When I think about the job I get to do within mental health, it really is an honor and privilege. Yes, I feel more like a square peg in a round hole there for many reasons, but in large part I also feel a great deal of gratitude just being able to work with the patients I do. I tell my them that often, but I don't think they really believe me. 

In part it is because of their service and sacrifice, that they answered a call to be a part of something bigger than themselves. Obviously there is much to be said about the gratitude for that. Another part of it though is that something about their service tells me that they care about others or at least wanted a better life for themselves. Despite whatever tough or grizzled exterior, lack of emotion, or explicit anger toward the world they may present with, they're still people with heart wandering around a place looking for care and healing. 

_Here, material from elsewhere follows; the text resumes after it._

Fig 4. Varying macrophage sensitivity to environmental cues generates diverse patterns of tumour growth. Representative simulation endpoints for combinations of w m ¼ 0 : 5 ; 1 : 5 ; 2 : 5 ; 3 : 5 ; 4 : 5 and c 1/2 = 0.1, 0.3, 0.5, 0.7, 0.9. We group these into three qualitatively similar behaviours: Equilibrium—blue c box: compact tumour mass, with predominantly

But of course then I guess we all are. 

As a psychology resident, I've learned a lot about the goodness in people, and I've learned just as much about it through my faith and my own therapy (which has been lots, believe me). It's easy to go with the trends of trying to impress people or tune people out and instead get buried in our phones. But the thing I have seen and the thing that I will continue to believe all the days of my life is that we need to see goodness in other people. We need to see the goodness in ourselves. Often we don't realize how many chances we have every day to do this. Many days there will be crap piled on top, but you would be surprised how quickly the crap melts away when someone genuinely smiles and asks how you're doing. 

Yes, bad, unimaginable things have happened and will happen again, I will fail, I will be disappointed and hurt, and there is evil in the world, but I have the choice to contribute positive or negative energy to the world. Some days my tank is empty, and I can't, so I appreciate all the more the days when I can forget whatever else is going on for a bit and be in the moment with the people I pass in the hall. I put aside what happened that morning or what might be waiting for me in my office, and I'm just there in those hallways, trying to do my part to make someone else smile and feel seen. 

I recommend you give it a shot, in your work or school, or neighborhood, and see what happens and how you feel after. I dare you to make some positive moments in your day and maybe in the day of someone else.